Better. Faster. The new USB 3.0 specification has the same sized Type A cable connector as USB 1.1 and 2.0. At first glance the 'A' cable looks identical, but inside there are 5 additional pins that USB3 cables can detect to handle the higher signaling rates.

At the device end new 'B' size plugs as seen below will become common, as well as a new mini USB 3 plug standard for gizmos like digital cameras and other small form-factor devices.


How Fast Is 3.0 Universal Serial Bus Technology?
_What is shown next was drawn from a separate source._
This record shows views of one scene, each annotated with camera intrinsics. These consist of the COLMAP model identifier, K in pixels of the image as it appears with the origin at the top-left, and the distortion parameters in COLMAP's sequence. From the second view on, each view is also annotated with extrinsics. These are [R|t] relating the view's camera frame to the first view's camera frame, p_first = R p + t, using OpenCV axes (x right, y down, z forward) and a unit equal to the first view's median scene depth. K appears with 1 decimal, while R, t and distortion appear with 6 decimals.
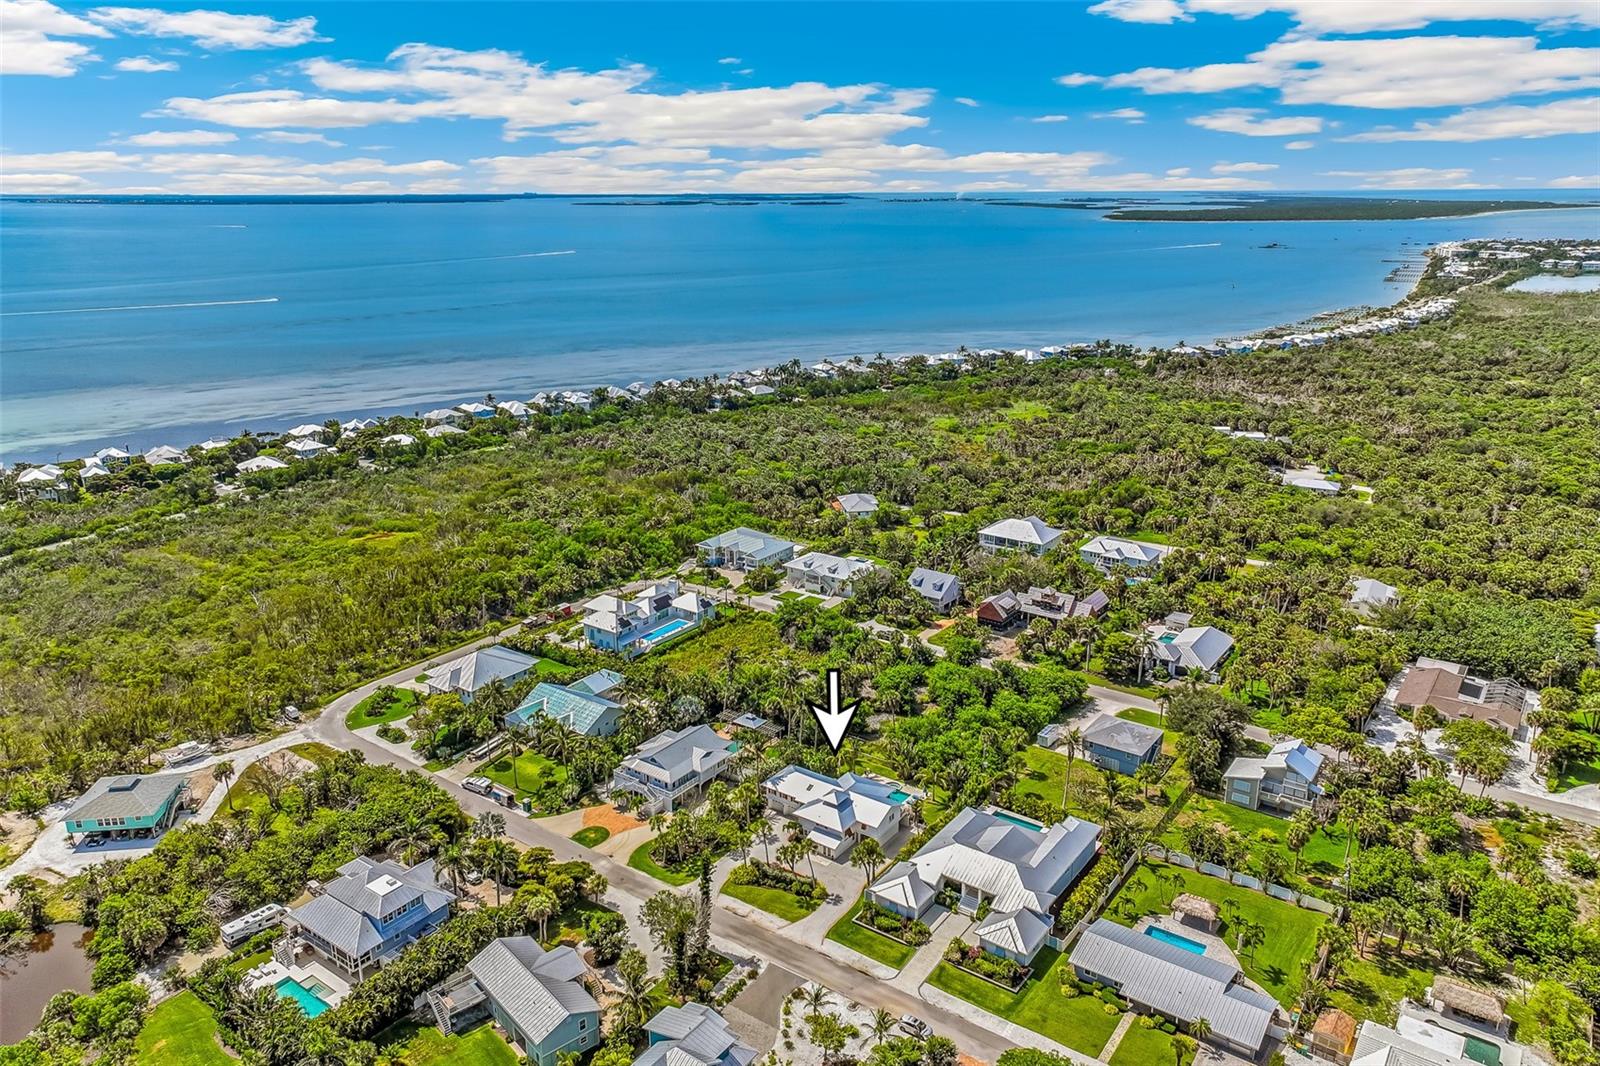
lens RADIAL K [[1126.5, 0, 804.9], [0, 1126.5, 534.1], [0, 0, 1]] dist [0.016042, 0.000987]
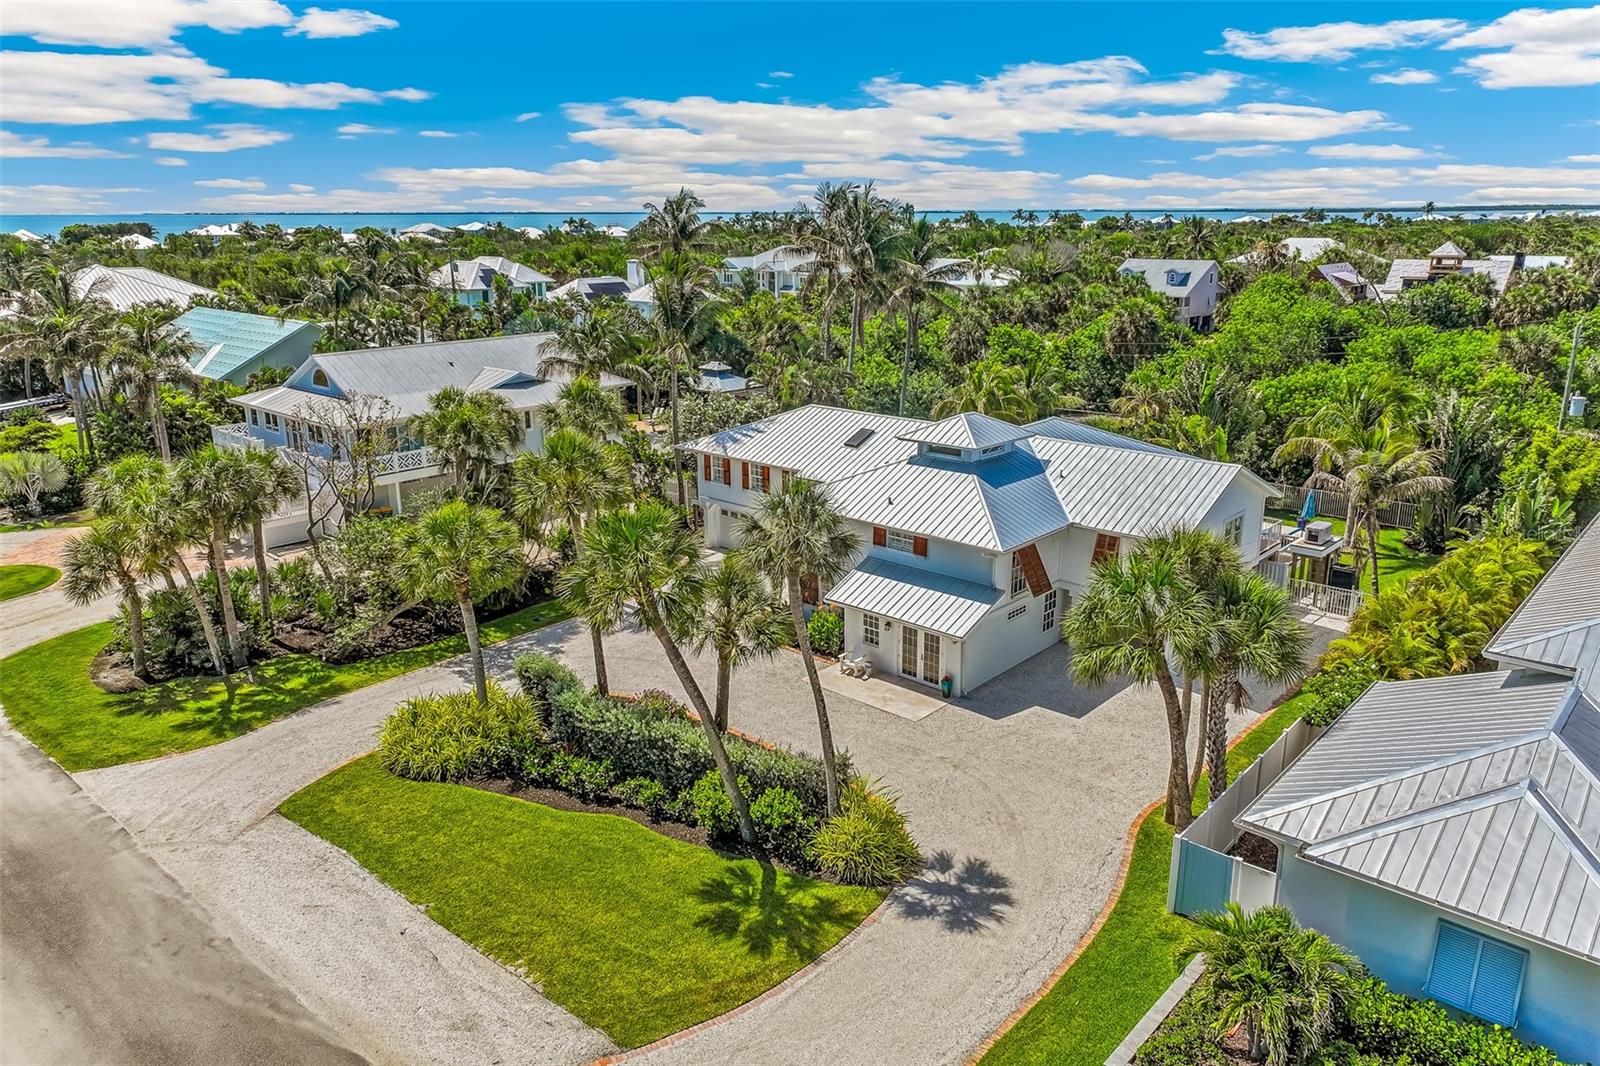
lens RADIAL K [[1126.5, 0, 801.0], [0, 1126.5, 529.6], [0, 0, 1]] dist [0.016042, 0.000987]
pose [[0.994060, 0.029091, -0.104873, 0.017347], [-0.030985, 0.999384, -0.016473, 0.242912], [0.104329, 0.019624, 0.994349, 0.738469]]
The first Universal Serial Bus specification brough easy-to-connect peripheral standard to the masses. USB 1.1 was 12MB per second, which was fine for relatively sow peripherals like keyboards, mice and printers. USB 2.0 - at potentially 480MB per second, was literally FOURTY TIMES FASTER - a huge leap forward. USB 2.0 was significant for far faster hard drive backups, flash-drive data transfers, high-resolution standalone scanners and All-In-Ones. USB 2.0 was also important for enabling high-resolution web cameras, video capture devices and TV tuners which demand more bandwidth.
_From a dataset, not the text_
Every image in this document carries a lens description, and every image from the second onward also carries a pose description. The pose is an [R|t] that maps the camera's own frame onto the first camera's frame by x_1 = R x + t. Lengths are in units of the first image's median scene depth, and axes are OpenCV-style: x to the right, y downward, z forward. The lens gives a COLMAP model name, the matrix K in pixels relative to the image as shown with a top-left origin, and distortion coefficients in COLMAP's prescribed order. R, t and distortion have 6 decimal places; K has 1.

USB 3.0 will deliver even more bandwidth with 4.8Gbps SuperSpeed - A TEN-FOLD leap over USB 2.0. USB3 also has refinements for lower CPU utilization, reduced device polling, and better, low-power management. Unlike it's predecessors - USB 3.0 also supports more efficient BIDIRECTIONAL data transfers - a significant advance over USB2's one-way, uni-directional model.


Which Computer Accessories Need 4.8Gbps Bandwidth?
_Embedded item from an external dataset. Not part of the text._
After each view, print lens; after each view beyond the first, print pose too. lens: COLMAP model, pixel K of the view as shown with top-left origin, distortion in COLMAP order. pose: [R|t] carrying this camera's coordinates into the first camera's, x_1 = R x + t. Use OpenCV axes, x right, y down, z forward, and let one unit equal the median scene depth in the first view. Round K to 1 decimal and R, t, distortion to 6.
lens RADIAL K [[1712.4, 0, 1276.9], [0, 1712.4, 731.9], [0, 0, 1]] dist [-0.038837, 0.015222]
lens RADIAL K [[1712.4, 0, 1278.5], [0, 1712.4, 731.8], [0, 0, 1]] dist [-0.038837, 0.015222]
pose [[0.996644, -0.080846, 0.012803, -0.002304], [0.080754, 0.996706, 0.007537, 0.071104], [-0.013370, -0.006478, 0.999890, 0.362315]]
USB 3 peripherals are potentially up to 10x faster than USB 2.0 This extra bandwidth will allow a new generation of HD USB3 camcorders, High-Definiton USB 3.0 HDTV Tuners, as well as bandwidth hungry flash memory based Solid-State Disk Drive options. Solid-State backup drives in particular will demand and make fantastic use of version 3.0 Super-Speed advantages. Faster handheld device syncing of next generation USB3 enabled all sorts of mobile gadgets, iPods or iPhones to benefit as new models adopt this new interface standard.

PCI Cards and ExpressCard USB 3.0 Adapters


NEC Japan is shipping 2nd-generation silicon USB 3.0 controllers. These are backwards compatible with legacy USB 1.1 and USB 2.0 devices - in addition to support for USB 3.0 Superspeed (5Gbps) along with the older 480Mbps, 12Mbps, and the 1.5Mbps specifications.

ExpressCard 2.0 Specification Needs To Support USB SuperSpeed


Many laptop computers include an ExpressCard slot. However, current Express-Card specs can't support USB3's *FULL* potential speed. ExpressCard's current theoretcial bandwitdh is only 2.5Gbps rather than 4.8. So in many ways, the next generation -- ExpressCard 2.0 -- had to wait for USB 3.0 specs to finalize before ExpressCard's final architechture and needs could be spec'd out. It too will be backward compatible.